About half of Xinjiang’s 25 million people belong to Muslim ethnic minority groups, the largest of which are the Uyghurs. Muslims have long faced discrimination from the Chinese government, but the repressive measures were radically expanded in 2014 following an outbreak of ethnic violence timed around President Xi Jinping’s visit to the region. Acting on President Xi’s direction, local Communist Party officials rapidly built a series of indoctrination camps that hold an estimated one million Muslim men for months or even years at a time.
French photographer Patrick Wack first visited Xinjiang in 2016-17 to shoot a series inspired by American landscape photography. He returned last year, hoping to document the effect of the crackdowns on the local population. “There are police and military checkpoints everywhere now,” he says. “It feels like martial law.” Traditional markers of Uyghur culture had largely disappeared, he noticed. “The women are not wearing veils. Any Muslim or remotely Middle Eastern–looking symbols have been removed. It was a completely different place.”

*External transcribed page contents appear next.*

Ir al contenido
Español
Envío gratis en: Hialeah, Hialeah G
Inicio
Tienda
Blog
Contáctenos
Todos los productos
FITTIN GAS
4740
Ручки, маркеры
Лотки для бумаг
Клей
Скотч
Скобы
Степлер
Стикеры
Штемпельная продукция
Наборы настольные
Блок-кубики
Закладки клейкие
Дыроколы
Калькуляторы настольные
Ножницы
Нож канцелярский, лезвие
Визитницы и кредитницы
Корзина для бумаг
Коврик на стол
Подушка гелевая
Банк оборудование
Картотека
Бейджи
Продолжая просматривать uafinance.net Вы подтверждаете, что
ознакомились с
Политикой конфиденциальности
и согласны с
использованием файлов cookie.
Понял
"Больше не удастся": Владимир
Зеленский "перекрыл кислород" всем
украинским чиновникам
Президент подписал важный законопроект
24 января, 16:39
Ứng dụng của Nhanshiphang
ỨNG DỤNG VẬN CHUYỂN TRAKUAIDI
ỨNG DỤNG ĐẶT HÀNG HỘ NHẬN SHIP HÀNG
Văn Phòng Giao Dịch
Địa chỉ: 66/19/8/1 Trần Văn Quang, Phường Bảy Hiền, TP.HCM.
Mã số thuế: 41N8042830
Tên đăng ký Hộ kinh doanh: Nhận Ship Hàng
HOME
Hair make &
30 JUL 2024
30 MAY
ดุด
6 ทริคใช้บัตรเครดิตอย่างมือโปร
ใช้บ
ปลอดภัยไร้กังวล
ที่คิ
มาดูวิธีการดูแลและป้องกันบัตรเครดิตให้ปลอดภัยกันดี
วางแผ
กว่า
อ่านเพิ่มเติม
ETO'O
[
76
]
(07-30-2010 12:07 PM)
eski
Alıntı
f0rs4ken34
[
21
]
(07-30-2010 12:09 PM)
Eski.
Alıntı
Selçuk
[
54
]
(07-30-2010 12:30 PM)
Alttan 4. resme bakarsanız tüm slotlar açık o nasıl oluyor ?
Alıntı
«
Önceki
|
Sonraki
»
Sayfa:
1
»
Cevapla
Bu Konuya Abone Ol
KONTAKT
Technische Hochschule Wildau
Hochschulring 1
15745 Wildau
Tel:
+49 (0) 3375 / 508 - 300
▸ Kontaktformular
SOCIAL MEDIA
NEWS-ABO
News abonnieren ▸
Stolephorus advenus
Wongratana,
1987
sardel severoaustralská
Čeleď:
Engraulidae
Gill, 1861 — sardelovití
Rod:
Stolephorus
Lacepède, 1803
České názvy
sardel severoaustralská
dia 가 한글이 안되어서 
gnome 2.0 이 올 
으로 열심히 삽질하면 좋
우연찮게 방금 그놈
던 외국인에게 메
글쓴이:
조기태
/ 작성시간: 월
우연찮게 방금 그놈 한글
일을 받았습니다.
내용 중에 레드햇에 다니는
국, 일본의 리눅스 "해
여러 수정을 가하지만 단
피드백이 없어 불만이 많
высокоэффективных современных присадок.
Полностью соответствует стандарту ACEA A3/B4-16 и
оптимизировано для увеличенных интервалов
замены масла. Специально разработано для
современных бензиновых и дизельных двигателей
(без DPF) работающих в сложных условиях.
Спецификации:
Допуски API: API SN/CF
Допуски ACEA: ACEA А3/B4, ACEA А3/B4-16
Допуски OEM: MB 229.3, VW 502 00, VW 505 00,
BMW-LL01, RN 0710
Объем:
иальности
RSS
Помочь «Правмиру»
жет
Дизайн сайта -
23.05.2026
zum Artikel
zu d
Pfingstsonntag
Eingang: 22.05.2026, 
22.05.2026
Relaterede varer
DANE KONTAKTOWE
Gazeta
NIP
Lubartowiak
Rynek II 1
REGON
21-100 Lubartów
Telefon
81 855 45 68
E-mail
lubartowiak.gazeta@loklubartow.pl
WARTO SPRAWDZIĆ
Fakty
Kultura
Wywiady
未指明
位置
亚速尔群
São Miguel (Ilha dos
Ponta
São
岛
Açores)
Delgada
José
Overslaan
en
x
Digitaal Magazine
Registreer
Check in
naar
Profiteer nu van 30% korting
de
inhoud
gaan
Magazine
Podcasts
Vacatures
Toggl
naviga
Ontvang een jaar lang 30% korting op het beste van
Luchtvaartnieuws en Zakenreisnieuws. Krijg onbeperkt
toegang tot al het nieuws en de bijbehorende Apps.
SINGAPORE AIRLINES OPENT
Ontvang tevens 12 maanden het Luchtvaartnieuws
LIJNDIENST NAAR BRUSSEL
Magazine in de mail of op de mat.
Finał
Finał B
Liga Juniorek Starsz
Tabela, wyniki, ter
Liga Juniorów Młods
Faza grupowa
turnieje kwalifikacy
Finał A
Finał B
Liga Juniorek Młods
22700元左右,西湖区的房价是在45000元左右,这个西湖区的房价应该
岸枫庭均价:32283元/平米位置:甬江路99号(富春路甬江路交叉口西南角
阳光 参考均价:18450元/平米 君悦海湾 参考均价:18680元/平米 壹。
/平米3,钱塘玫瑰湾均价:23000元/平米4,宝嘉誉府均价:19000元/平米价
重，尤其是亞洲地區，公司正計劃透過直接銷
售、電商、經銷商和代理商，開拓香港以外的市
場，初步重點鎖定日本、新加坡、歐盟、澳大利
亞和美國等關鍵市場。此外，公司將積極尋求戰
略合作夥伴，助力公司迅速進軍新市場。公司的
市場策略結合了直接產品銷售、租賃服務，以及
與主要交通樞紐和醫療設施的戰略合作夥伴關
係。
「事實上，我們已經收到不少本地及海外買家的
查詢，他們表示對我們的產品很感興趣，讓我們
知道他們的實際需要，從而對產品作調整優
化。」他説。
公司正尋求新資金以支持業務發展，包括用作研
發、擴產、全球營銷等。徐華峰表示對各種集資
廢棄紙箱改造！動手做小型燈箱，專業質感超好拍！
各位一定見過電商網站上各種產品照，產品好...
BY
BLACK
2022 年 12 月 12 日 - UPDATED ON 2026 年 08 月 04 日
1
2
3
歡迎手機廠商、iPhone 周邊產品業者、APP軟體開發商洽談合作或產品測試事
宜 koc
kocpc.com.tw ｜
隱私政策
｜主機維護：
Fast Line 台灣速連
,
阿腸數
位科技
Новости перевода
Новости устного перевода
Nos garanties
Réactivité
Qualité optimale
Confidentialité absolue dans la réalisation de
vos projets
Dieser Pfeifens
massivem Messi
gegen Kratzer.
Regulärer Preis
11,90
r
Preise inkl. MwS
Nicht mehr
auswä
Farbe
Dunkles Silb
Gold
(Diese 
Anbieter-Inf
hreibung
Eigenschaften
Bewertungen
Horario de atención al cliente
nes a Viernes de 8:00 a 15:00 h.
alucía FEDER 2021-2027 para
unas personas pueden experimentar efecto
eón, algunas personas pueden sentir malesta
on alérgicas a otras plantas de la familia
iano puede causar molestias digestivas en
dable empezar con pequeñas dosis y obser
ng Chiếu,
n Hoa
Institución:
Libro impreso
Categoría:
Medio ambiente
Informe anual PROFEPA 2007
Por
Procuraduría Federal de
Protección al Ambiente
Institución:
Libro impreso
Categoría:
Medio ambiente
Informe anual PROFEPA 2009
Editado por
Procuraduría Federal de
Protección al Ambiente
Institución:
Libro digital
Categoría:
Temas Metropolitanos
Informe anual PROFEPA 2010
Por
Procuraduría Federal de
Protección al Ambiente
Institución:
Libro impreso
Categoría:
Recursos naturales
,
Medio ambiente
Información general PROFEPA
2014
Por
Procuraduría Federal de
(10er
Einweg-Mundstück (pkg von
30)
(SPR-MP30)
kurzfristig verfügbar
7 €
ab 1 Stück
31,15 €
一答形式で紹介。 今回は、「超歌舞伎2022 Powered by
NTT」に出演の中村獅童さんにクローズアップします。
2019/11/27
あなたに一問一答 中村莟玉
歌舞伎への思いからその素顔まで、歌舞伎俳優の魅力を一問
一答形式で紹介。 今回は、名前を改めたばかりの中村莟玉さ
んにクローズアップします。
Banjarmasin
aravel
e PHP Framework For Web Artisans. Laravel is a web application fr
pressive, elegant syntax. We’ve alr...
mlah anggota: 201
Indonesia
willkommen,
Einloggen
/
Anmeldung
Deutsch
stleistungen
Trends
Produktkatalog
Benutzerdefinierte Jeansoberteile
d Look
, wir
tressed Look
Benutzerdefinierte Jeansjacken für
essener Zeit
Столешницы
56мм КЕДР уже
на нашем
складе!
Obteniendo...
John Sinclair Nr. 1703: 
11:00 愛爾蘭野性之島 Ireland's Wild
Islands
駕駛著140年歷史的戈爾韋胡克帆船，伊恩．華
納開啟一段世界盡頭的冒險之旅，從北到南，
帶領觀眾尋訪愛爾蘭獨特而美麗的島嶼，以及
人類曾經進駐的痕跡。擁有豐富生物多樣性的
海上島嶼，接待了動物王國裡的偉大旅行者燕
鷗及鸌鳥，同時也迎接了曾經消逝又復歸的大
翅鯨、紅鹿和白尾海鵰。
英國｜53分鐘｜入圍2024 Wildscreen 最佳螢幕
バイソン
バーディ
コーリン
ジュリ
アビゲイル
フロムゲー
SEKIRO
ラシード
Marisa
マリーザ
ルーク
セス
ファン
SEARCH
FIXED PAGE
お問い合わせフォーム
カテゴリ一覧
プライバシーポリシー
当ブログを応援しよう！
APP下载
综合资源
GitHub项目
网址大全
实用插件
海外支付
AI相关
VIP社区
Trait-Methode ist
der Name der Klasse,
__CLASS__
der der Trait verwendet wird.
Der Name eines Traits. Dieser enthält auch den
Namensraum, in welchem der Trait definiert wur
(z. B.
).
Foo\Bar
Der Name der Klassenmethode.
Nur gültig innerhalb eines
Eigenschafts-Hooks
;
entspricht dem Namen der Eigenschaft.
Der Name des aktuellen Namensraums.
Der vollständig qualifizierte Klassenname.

Most startling was the conspicuous absence of men aged 20 to 60, many of whom had likely been rounded up and herded into indoctrination camps. Unlike Tibet, where visitors need special permission to visit, Xinjiang is still open to visitors. But in several cities Wack was followed by plainclothes police officers, and at checkpoints he was sometimes asked to show his photographs. On one occasion, he was asked to delete images; fortunately, he kept two copies of the files.
Talking to locals about the camps was impossible. “You can’t really talk to them, because then you’re putting them in danger,” Wack says. “If you mention anything political, they cut the conversation short.” Because he couldn’t visit the camps themselves, he was forced to suggest their presence by documenting how the region has changed. For decades, the Communist Party has been trying to eliminate markers of Uyghur identity and remake Xinjiang so that it appears more “Chinese.” As part of the Belt and Road Initiative, the government has been building major infrastructure projects like high-speed trains and superhighways through the remote province. It has also encouraged Han Chinese, the country’s dominant ethnic group, to move to the area in order to dilute the percentage of Uyghurs living there.
“The people dress more Chinese, they look more Chinese,” Wack says. “The cities are turning into completely Chinese cities. Traditional parts of the cities are either being destroyed or preserved and turned into amusement parks.” Indeed, Xinjiang is an increasingly popular tourist destination for Han Chinese from other parts of the country, who are drawn to the region’s desert landscapes and romantic history as part of the ancient Silk Road. At sites like the Kumtag Desert Scenic Area, visitors get a sanitized glimpse at Uyghur culture and history.
“I talk to some of my Chinese friends, and they’re like, ‘Oh, my parents went to Xinjiang for the first time last year,’” Wack says. “They have access to this Disneyfied version of the region. It’s being exoticized at the same time that the system is annihilating that culture.”
Sadly, if the Communist Party gets its way, the Disneyfied version of Xinjiang may be the only one left.